Peak of the week: Volume XXVII Issue 4

Image Credit: Laoise Tarrant

Everyone loves a wholesome little story. With everything that has been going on, these stories are more important than they ever have been. They help us to get through these weird times. With Peak of the Week, I am hoping we can provide some nice stories to help keep us all going.

Being an Arsenal fan these days can be almost torturous at times, and I reference the recent 3-0 game against Aston Villa. It’s still painful. One of the club’s highest points in the last decade came 7 years ago when they managed to sign one Mesut Özil. His omission from the current squad has raised questions, but Football aside, Özil is known for one particular thing: his immense charitable contributions throughout the years.

In the midst of the current pandemic, football clubs on all levels have been financially impacted significantly, and Arsenal is no exception to this.
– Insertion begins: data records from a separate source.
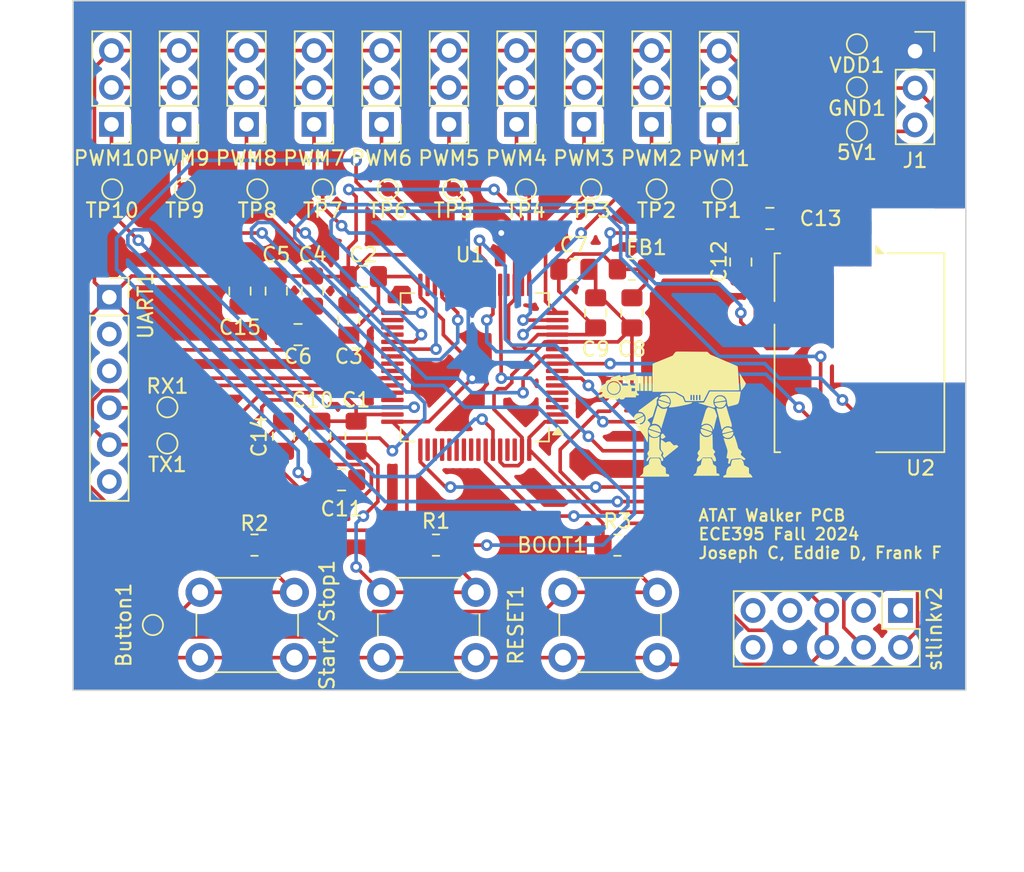
<source format=kicad_pcb>
(kicad_pcb
	(version 20240108)
	(generator "pcbnew")
	(generator_version "8.0")
	(general
		(thickness 1.6)
		(legacy_teardrops no)
	)
	(paper "A4")
	(layers
		(0 "F.Cu" signal)
		(31 "B.Cu" signal)
		(32 "B.Adhes" user "B.Adhesive")
		(33 "F.Adhes" user "F.Adhesive")
		(34 "B.Paste" user)
		(35 "F.Paste" user)
		(36 "B.SilkS" user "B.Silkscreen")
		(37 "F.SilkS" user "F.Silkscreen")
		(38 "B.Mask" user)
		(39 "F.Mask" user)
		(40 "Dwgs.User" user "User.Drawings")
		(41 "Cmts.User" user "User.Comments")
		(42 "Eco1.User" user "User.Eco1")
		(43 "Eco2.User" user "User.Eco2")
		(44 "Edge.Cuts" user)
		(45 "Margin" user)
		(46 "B.CrtYd" user "B.Courtyard")
		(47 "F.CrtYd" user "F.Courtyard")
		(48 "B.Fab" user)
		(49 "F.Fab" user)
		(50 "User.1" user)
		(51 "User.2" user)
		(52 "User.3" user)
		(53 "User.4" user)
		(54 "User.5" user)
		(55 "User.6" user)
		(56 "User.7" user)
		(57 "User.8" user)
		(58 "User.9" user)
	)
	(setup
		(pad_to_mask_clearance 0)
		(allow_soldermask_bridges_in_footprints no)
		(pcbplotparams
			(layerselection 0x00010fc_ffffffff)
			(plot_on_all_layers_selection 0x0000000_00000000)
			(disableapertmacros no)
			(usegerberextensions no)
			(usegerberattributes yes)
			(usegerberadvancedattributes yes)
			(creategerberjobfile yes)
			(dashed_line_dash_ratio 12.000000)
			(dashed_line_gap_ratio 3.000000)
			(svgprecision 4)
			(plotframeref no)
			(viasonmask no)
			(mode 1)
			(useauxorigin no)
			(hpglpennumber 1)
			(hpglpenspeed 20)
			(hpglpendiameter 15.000000)
			(pdf_front_fp_property_popups yes)
			(pdf_back_fp_property_popups yes)
			(dxfpolygonmode yes)
			(dxfimperialunits yes)
			(dxfusepcbnewfont yes)
			(psnegative no)
			(psa4output no)
			(plotreference yes)
			(plotvalue yes)
			(plotfptext yes)
			(plotinvisibletext no)
			(sketchpadsonfab no)
			(subtractmaskfromsilk no)
			(outputformat 1)
			(mirror no)
			(drillshape 1)
			(scaleselection 1)
			(outputdirectory "")
		)
	)
	(property "DESIGN_TITLE" "SamacSys ECAD Model")
	(net 0 "")
	(net 1 "unconnected-(stlinkv2-Pin_1-Pad1)")
	(net 2 "/swclk")
	(net 3 "unconnected-(stlinkv2-Pin_9-Pad9)")
	(net 4 "/swdio")
	(net 5 "GND")
	(net 6 "unconnected-(stlinkv2-Pin_10-Pad10)")
	(net 7 "PWM1")
	(net 8 "unconnected-(stlinkv2-Pin_7-Pad7)")
	(net 9 "unconnected-(stlinkv2-Pin_3-Pad3)")
	(net 10 "Net-(U1-NRST)")
	(net 11 "Net-(U1-PC2)")
	(net 12 "Net-(U1-VCAP_1)")
	(net 13 "Net-(BOOT1-Pad1)")
	(net 14 "unconnected-(U1-PC13-Pad2)")
	(net 15 "unconnected-(U1-PC14-Pad3)")
	(net 16 "unconnected-(U1-PC15-Pad4)")
	(net 17 "unconnected-(U1-PH0-Pad5)")
	(net 18 "unconnected-(U1-PH1-Pad6)")
	(net 19 "unconnected-(U1-PC0-Pad8)")
	(net 20 "unconnected-(U1-PC3-Pad11)")
	(net 21 "unconnected-(U1-PA4-Pad20)")
	(net 22 "PWM2")
	(net 23 "PWM3")
	(net 24 "PWM4")
	(net 25 "unconnected-(U1-PC4-Pad24)")
	(net 26 "unconnected-(U1-PC5-Pad25)")
	(net 27 "unconnected-(U1-PB2-Pad28)")
	(net 28 "PWM5")
	(net 29 "PWM6")
	(net 30 "unconnected-(U1-PB13-Pad34)")
	(net 31 "unconnected-(U1-PB14-Pad35)")
	(net 32 "unconnected-(U1-PB15-Pad36)")
	(net 33 "unconnected-(U1-PC8-Pad39)")
	(net 34 "unconnected-(U1-PC9-Pad40)")
	(net 35 "unconnected-(U1-PA8-Pad41)")
	(net 36 "unconnected-(U1-PA11-Pad44)")
	(net 37 "unconnected-(U1-PA12-Pad45)")
	(net 38 "unconnected-(U1-PA15-Pad50)")
	(net 39 "unconnected-(U1-PC10-Pad51)")
	(net 40 "unconnected-(U1-PC11-Pad52)")
	(net 41 "unconnected-(U1-PC12-Pad53)")
	(net 42 "unconnected-(U1-PD2-Pad54)")
	(net 43 "unconnected-(U1-PB3-Pad55)")
	(net 44 "unconnected-(U1-PB4-Pad56)")
	(net 45 "unconnected-(U1-PB5-Pad57)")
	(net 46 "unconnected-(U1-PB8-Pad61)")
	(net 47 "unconnected-(U1-PB9-Pad62)")
	(net 48 "unconnected-(U2-NC{slash}EXT_LPCLK-Pad1)")
	(net 49 "unconnected-(U2-NC{slash}GPIO2-Pad2)")
	(net 50 "unconnected-(U2-NC{slash}ANA_TEST-Pad3)")
	(net 51 "+3.3V")
	(net 52 "PWM7")
	(net 53 "PWM8")
	(net 54 "PWM9")
	(net 55 "PWM10")
	(net 56 "SPI_CS")
	(net 57 "SPI_MOSI")
	(net 58 "SPI_CLK")
	(net 59 "SPI_IRQ")
	(net 60 "SPI_MISO")
	(net 61 "BT_RESET")
	(net 62 "/MCU_RX")
	(net 63 "/MCU_TX")
	(net 64 "unconnected-(UART1-Pin_3-Pad3)")
	(net 65 "unconnected-(UART1-Pin_2-Pad2)")
	(net 66 "unconnected-(UART1-Pin_6-Pad6)")
	(net 67 "+5V")
	(footprint "TestPoint:TestPoint_Pad_D1.0mm" (layer "F.Cu") (at 123.7 58.49 180))
	(footprint "Connector_PinHeader_2.54mm:PinHeader_1x03_P2.54mm_Vertical" (layer "F.Cu") (at 128.05 54.015 180))
	(footprint "Capacitor_SMD:C_0805_2012Metric_Pad1.18x1.45mm_HandSolder" (layer "F.Cu") (at 114.5 75.5 90))
	(footprint "Capacitor_SMD:C_0805_2012Metric_Pad1.18x1.45mm_HandSolder" (layer "F.Cu") (at 109 65.5 90))
	(footprint "Button_Switch_THT:SW_PUSH_6mm_H4.3mm" (layer "F.Cu") (at 131.25 86.25))
	(footprint "TestPoint:TestPoint_Pad_D1.0mm" (layer "F.Cu") (at 100.2 58.49 180))
	(footprint "TestPoint:TestPoint_Pad_D1.0mm" (layer "F.Cu") (at 133.2 58.49 180))
	(footprint "TestPoint:TestPoint_Pad_D1.0mm" (layer "F.Cu") (at 105.2 58.49 180))
	(footprint "Resistor_SMD:R_0805_2012Metric_Pad1.20x1.40mm_HandSolder" (layer "F.Cu") (at 135 83))
	(footprint "TestPoint:TestPoint_Pad_D1.0mm" (layer "F.Cu") (at 119.2 58.49 180))
	(footprint "Capacitor_SMD:C_0805_2012Metric_Pad1.18x1.45mm_HandSolder" (layer "F.Cu") (at 117.5 64.5 180))
	(footprint "Connector_PinHeader_2.54mm:PinHeader_1x03_P2.54mm_Vertical" (layer "F.Cu") (at 104.8 54.015 180))
	(footprint "Connector_PinHeader_2.54mm:PinHeader_1x03_P2.54mm_Vertical" (layer "F.Cu") (at 137.35 54.015 180))
	(footprint "Connector_PinHeader_2.54mm:PinHeader_1x03_P2.54mm_Vertical" (layer "F.Cu") (at 100.15 54.015 180))
	(footprint "TestPoint:TestPoint_Pad_D1.0mm" (layer "F.Cu") (at 137.7 58.49 180))
	(footprint "Connector_PinHeader_2.54mm:PinHeader_1x03_P2.54mm_Vertical" (layer "F.Cu") (at 114.1 54.015 180))
	(footprint "TestPoint:TestPoint_Pad_D1.0mm" (layer "F.Cu") (at 142.2 58.49 180))
	(footprint "Resistor_SMD:R_0805_2012Metric_Pad1.20x1.40mm_HandSolder" (layer "F.Cu") (at 136 64 180))
	(footprint "TestPoint:TestPoint_Pad_D1.0mm" (layer "F.Cu") (at 151.5 51.46 180))
	(footprint "Connector_PinSocket_2.54mm:PinSocket_1x03_P2.54mm_Vertical" (layer "F.Cu") (at 155.5 48.975))
	(footprint "Package_QFP:LQFP-64_10x10mm_P0.5mm" (layer "F.Cu") (at 125.175 70.75 180))
	(footprint "test:test5" (layer "F.Cu") (at 139 74))
	(footprint "TestPoint:TestPoint_Pad_D1.0mm" (layer "F.Cu") (at 128.7 58.49 180))
	(footprint "Connector_PinHeader_2.54mm:PinHeader_1x03_P2.54mm_Vertical" (layer "F.Cu") (at 123.4 54.015 180))
	(footprint "TestPoint:TestPoint_Pad_D1.0mm" (layer "F.Cu") (at 151.5 48.5 180))
	(footprint "TestPoint:TestPoint_Pad_D1.0mm" (layer "F.Cu") (at 110.2 58.49 180))
	(footprint "Connector_PinHeader_2.54mm:PinHeader_1x03_P2.54mm_Vertical" (layer "F.Cu") (at 132.7 54.015 180))
	(footprint "Capacitor_SMD:C_0805_2012Metric_Pad1.18x1.45mm_HandSolder" (layer "F.Cu") (at 132 64))
	(footprint "Button_Switch_THT:SW_PUSH_6mm_H4.3mm"

... [488865 chars truncated]
</source>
Since August, the club has made around 55 members of staff redundant to ease their loss in revenue, among them being Jerry Quy, who played the club’s endearing mascot Gunnersaurus for over 20 years. Seeing footballers make sickening amounts of money each week led to a fervent backlash against the club. At this point, Özil, who is contracted to the club until the end of the season, offered to pay Quy’s salary for as long as he is an Arsenal player. This, thankfully, resulted in Quy getting his job back. Now, seeing it get to this point presents its own issues, but Özil’s kind actions were not missed on the community.

See, it isn’t out of character for Özil to act charitably. He is an ambassador for the charity Rays of Sunshine, where they help grant wishes for ill children. His 30th birthday party was celebrated with many of the children they support. A video of this can be found on his YouTube channel, and seeing how happy it makes everyone involved is genuinely heart-warming. His World Cup winnings from 2014, approximately £240,000, went to fund surgery for 23 sick children in the host nation, Brazil. In 2019, to celebrate his wedding, he and fiancé Amine Gulse vowed to pay for another 1,000 life-changing surgeries for children. In a sport so commercially driven, Mesut Özil's heart of gold shows a more human side to those in the game today and is a shining example of using one’s privilege for good.